Ahora se daban cuenta de que había como quince miembros de la hermandad: diez de ellos ocultos tras los árboles apuntándoles, y cinco con las espadas listas para el ataque, rodeándolos.

—Espera, Alerigan, aquí está pasando algo raro —le dijo Anders.
—Anders tiene razón, como ya os he dicho, tenemos órdenes de deteneros.

—¿Glerath sabe esto? —le preguntó con rabia.

—Son órdenes suyas, queridas señoritas. Así que os sugiero que os dejéis de tonterías y tiréis las armas al suelo —ordenó Tiedric.

Los dos hermanos se quedaron boquiabiertos: las órdenes venían de Glerath. Decidieron no resistirse, no serviría de nada. De todas formas, sus planes eran volver al gremio.

Tiraron las armas al suelo y se quedaron a la espera.

Uno de los soldados que se encontraba más próximo recogió las armas mientras otro recogía los petates del viaje. Los Hijos de Dahyn que estaban tras los árboles bajaron los arcos y se prepararon para iniciar la marcha.

Anders se quedó quieto, viendo cómo uno de sus hermanos, con el que había vivido buenos momentos y había entrenado, le encadenaba las manos. Pero Tiedric aprovechó la ocasión y al ver que Alerigan estaba herido le dio un fuerte rodillazo en el costado que se sujetaba. El chico se desplomó en el suelo, casi desmayado por el dolor.

Tiedric lo encadenó como a un animal, entre risas.

—¿No crees que te has pasado un poco, hermano? —le preguntó uno de los Hijos de Dahyn—

. Glerath ordenó que los lleváramos sanos y salvos.

—Es cierto, pero nadie va a mencionar este pequeño encontronazo a Glerath, ¿verdad? —dijo con tono amenazante.

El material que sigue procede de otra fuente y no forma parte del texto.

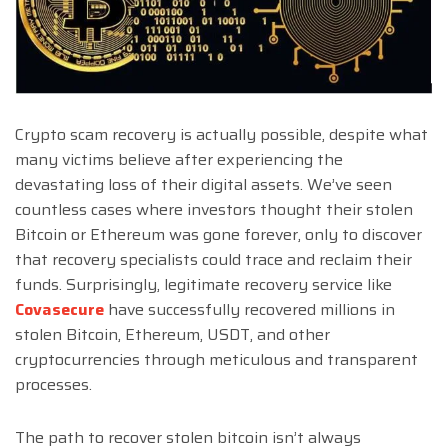
Crypto scam recovery is actually possible, despite what
many victims believe after experiencing the
devastating loss of their digital assets. We’ve seen
countless cases where investors thought their stolen
Bitcoin or Ethereum was gone forever, only to discover
that recovery specialists could trace and reclaim their
funds. Surprisingly, legitimate recovery service like
Covasecure
have successfully recovered millions in
stolen Bitcoin, Ethereum, USDT, and other
cryptocurrencies through meticulous and transparent
processes.
The path to recover stolen bitcoin isn’t always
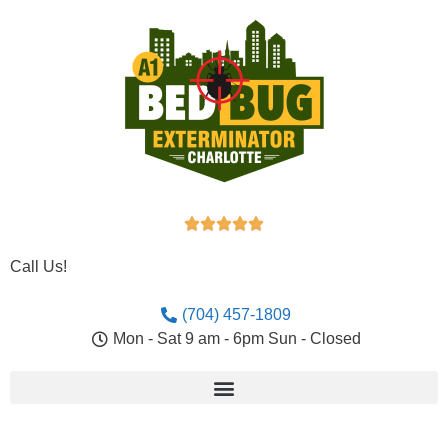





Call Us!
(704) 457-1809
Mon - Sat 9 am - 6pm Sun - Closed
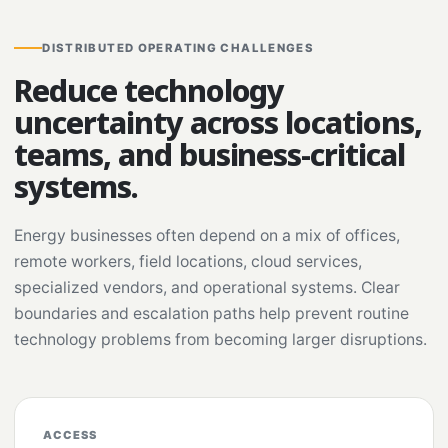
DISTRIBUTED OPERATING CHALLENGES
Reduce technology
uncertainty across locations,
teams, and business-critical
systems.
Energy businesses often depend on a mix of offices,
remote workers, field locations, cloud services,
specialized vendors, and operational systems. Clear
boundaries and escalation paths help prevent routine
technology problems from becoming larger disruptions.
ACCESS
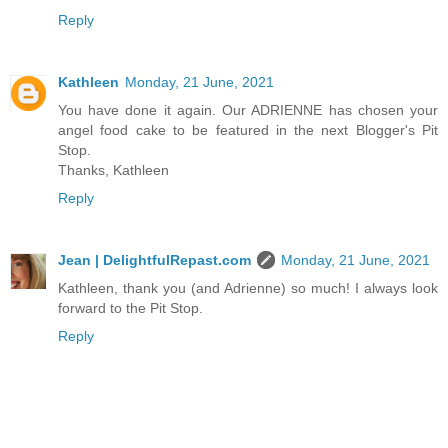
Reply
Kathleen
Monday, 21 June, 2021
You have done it again. Our ADRIENNE has chosen your
angel food cake to be featured in the next Blogger's Pit
Stop.
Thanks, Kathleen
Reply
Jean | DelightfulRepast.com
Monday, 21 June, 2021
Kathleen, thank you (and Adrienne) so much! I always look
forward to the Pit Stop.
Reply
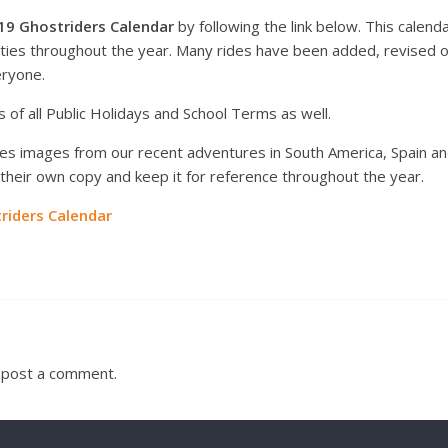
19 Ghostriders Calendar
by following the link below. This calen
vities throughout the year. Many rides have been added, revised
eryone.
 of all Public Holidays and School Terms as well.
s images from our recent adventures in South America, Spain and 
heir own copy and keep it for reference throughout the year.
iders Calendar
 post a comment.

—N-no, señor —tartamudeó el soldado.

Comenzaron a descender la montaña de nuevo, esta vez en dirección a Festa. Alerigan y Anders iban siendo arrastrados, ambos con la misma expresión en la cara: desconcierto e ira. El
joven herido no podía apartar la vista del hombre que tenía delante, que se había colgado a la espalda el hacha de Kindu.

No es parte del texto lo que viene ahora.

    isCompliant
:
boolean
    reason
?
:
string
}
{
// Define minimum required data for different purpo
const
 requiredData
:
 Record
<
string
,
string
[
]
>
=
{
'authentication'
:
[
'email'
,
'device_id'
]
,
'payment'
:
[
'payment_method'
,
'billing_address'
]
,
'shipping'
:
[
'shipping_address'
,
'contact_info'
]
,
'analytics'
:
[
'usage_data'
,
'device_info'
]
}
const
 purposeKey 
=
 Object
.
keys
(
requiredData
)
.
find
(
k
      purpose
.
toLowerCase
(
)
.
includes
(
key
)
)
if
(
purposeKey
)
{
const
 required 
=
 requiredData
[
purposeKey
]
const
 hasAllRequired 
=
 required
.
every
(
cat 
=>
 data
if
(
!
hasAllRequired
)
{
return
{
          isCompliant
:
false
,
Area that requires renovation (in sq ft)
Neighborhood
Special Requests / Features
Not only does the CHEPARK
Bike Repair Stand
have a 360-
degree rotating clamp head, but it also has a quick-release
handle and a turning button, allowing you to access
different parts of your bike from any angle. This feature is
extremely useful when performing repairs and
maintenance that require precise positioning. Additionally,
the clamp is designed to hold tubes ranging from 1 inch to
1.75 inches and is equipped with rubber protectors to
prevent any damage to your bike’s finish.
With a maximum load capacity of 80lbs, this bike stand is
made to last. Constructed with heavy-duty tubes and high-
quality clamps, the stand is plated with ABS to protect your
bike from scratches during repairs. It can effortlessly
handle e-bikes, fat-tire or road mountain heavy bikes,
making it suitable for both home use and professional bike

No sabían lo que les depararía el futuro en el gremio de los Hijos de Dahyn, pero nada bueno, eso seguro.

Canela, que había salido a cazar mientras los chicos dormían, se quedó escuchando la conversación. Cuando vio que sus amigos bajaban las armas, comprendió que habían optado por no luchar, y pudo ver cómo en la mente de Alerigan se mostraba el lugar al que deseaban ir: el gremio de los Hijos de Dahyn.